Let’s revisit a chart you should have been a bajillion times this year.
It’s a 5-year look at the S&P (red line) vs. the yield on the 10-year Treasury (blue line).
There’s a natural reason they tend to trade together: When people are bullish, they buy equities, and move out of risk-free Treasuries, causing both stocks and yields to go up at the same time. At least that’s how it’s been up until very recently, when the equity market started taking off, but yields remain mired in the basement. We got more of that today: New highs for the S&P 500 and almost new upward movement in yields.

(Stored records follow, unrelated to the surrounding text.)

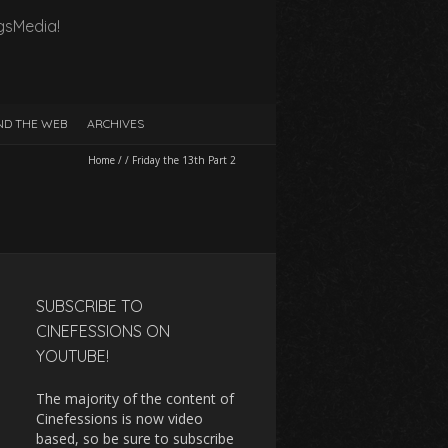
gsMedia!
D THE WEB
ARCHIVES
Home
/
/
Friday the 13th Part 2
SUBSCRIBE TO
CINEFESSIONS ON
YOUTUBE!
The majority of the content of
Cinefessions is now video
based, so be sure to subscribe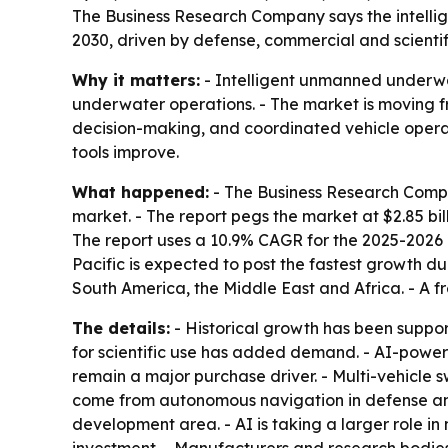
The Business Research Company says the intellige
2030, driven by defense, commercial and scientifi
Why it matters:
- Intelligent unmanned underwa
underwater operations. - The market is moving 
decision-making, and coordinated vehicle operati
tools improve.
What happened:
- The Business Research Compa
market. - The report pegs the market at $2.85 billi
The report uses a 10.9% CAGR for the 2025-2026 
Pacific is expected to post the fastest growth du
South America, the Middle East and Africa. - A f
The details:
- Historical growth has been suppo
for scientific use has added demand. - AI-powe
remain a major purchase driver. - Multi-vehicle
come from autonomous navigation in defense and
development area. - AI is taking a larger role i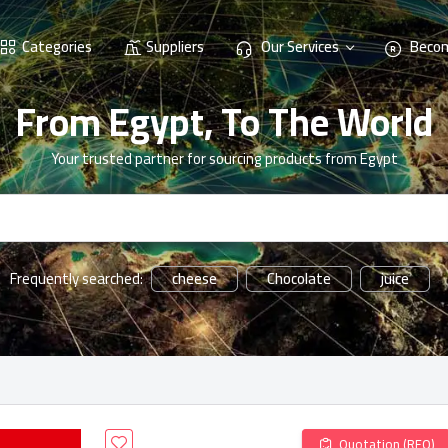
Categories
Suppliers
Our Services
Becom
From Egypt, To The World
Your trusted partner for sourcing products from Egypt
cheese
Chocolate
juice
Frequently searched:
Quotation (RFQ)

In a note out today, Goldman reiterates what lots out of people on the street are saying, which is that yields are too damn low. They chalk it up to the glut of safe-haven buying (which is perhaps a bit tautological) that’s the result of the European crisis and the lack of good safe-havens within the Euro.

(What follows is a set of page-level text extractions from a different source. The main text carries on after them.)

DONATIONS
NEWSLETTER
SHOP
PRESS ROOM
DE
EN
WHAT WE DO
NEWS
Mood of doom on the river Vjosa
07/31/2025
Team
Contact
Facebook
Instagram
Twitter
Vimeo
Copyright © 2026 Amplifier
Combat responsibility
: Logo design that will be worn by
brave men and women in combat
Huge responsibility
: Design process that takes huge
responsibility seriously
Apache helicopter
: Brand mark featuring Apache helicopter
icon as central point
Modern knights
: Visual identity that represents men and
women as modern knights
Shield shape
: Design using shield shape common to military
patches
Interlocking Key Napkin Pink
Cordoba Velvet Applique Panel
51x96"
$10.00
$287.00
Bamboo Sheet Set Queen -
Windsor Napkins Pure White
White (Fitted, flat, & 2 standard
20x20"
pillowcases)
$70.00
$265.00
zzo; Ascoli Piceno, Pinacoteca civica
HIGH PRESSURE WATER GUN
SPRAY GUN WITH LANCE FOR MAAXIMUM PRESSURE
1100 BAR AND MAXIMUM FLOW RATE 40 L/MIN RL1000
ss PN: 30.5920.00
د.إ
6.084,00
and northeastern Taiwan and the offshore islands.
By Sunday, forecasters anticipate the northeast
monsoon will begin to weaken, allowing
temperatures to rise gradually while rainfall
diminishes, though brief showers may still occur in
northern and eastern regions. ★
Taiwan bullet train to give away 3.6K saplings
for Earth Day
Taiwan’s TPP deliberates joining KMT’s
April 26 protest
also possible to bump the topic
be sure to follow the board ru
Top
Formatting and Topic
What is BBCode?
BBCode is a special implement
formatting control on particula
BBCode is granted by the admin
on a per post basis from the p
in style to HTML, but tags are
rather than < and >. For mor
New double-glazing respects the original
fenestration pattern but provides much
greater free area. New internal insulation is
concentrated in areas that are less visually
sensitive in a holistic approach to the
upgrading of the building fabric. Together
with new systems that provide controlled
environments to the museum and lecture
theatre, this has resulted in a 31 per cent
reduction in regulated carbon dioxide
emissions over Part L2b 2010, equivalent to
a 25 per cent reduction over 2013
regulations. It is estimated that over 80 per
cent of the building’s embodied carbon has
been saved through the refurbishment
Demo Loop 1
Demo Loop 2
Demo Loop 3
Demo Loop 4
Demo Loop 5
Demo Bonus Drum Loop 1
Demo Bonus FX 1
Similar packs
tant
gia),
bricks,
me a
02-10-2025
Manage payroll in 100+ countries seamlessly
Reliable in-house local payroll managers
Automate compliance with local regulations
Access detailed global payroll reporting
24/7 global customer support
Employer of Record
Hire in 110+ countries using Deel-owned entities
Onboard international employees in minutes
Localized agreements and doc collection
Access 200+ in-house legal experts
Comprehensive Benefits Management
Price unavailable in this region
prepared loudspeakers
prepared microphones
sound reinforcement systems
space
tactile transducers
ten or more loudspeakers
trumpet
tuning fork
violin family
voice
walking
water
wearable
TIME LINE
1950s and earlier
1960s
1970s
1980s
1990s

What’s key to the argument is that the phenomenon of ultra-low yields is being seen in a wide variety of countries: Australia, Japan, Canada, etc. What they all have in common is their own currencies (and thus lack of default risk).
Our Sudoku model indicates that 10-yr yields for the USA, Germany, Japan, the United Kingdom, Canada, Australia and Sweden are trading too low compared to our own and consensus’ macro expectations of growth, inflation and monetary policy stance.
Last week, we used our Sudoku model’s results and performed an ad hoc exercise to look for special factors that could help explain part of the gap between ‘fair’ and actual value in the 10-yr US government bond yields. We found that the combined effect of a deterioration in the Euro area crisis since the announcement of the Greek PSI in July and the Fed policy has reduced the 10-year Treasury yield by about 45bp.
None of this is really satisfying, because it doesn’t explain what happened just, basically since December, that caused yields and equities to go in two different directions (up vs. flat). Blaming the Fed only gets you so far, since this didn’t happen through two QEs and a twist.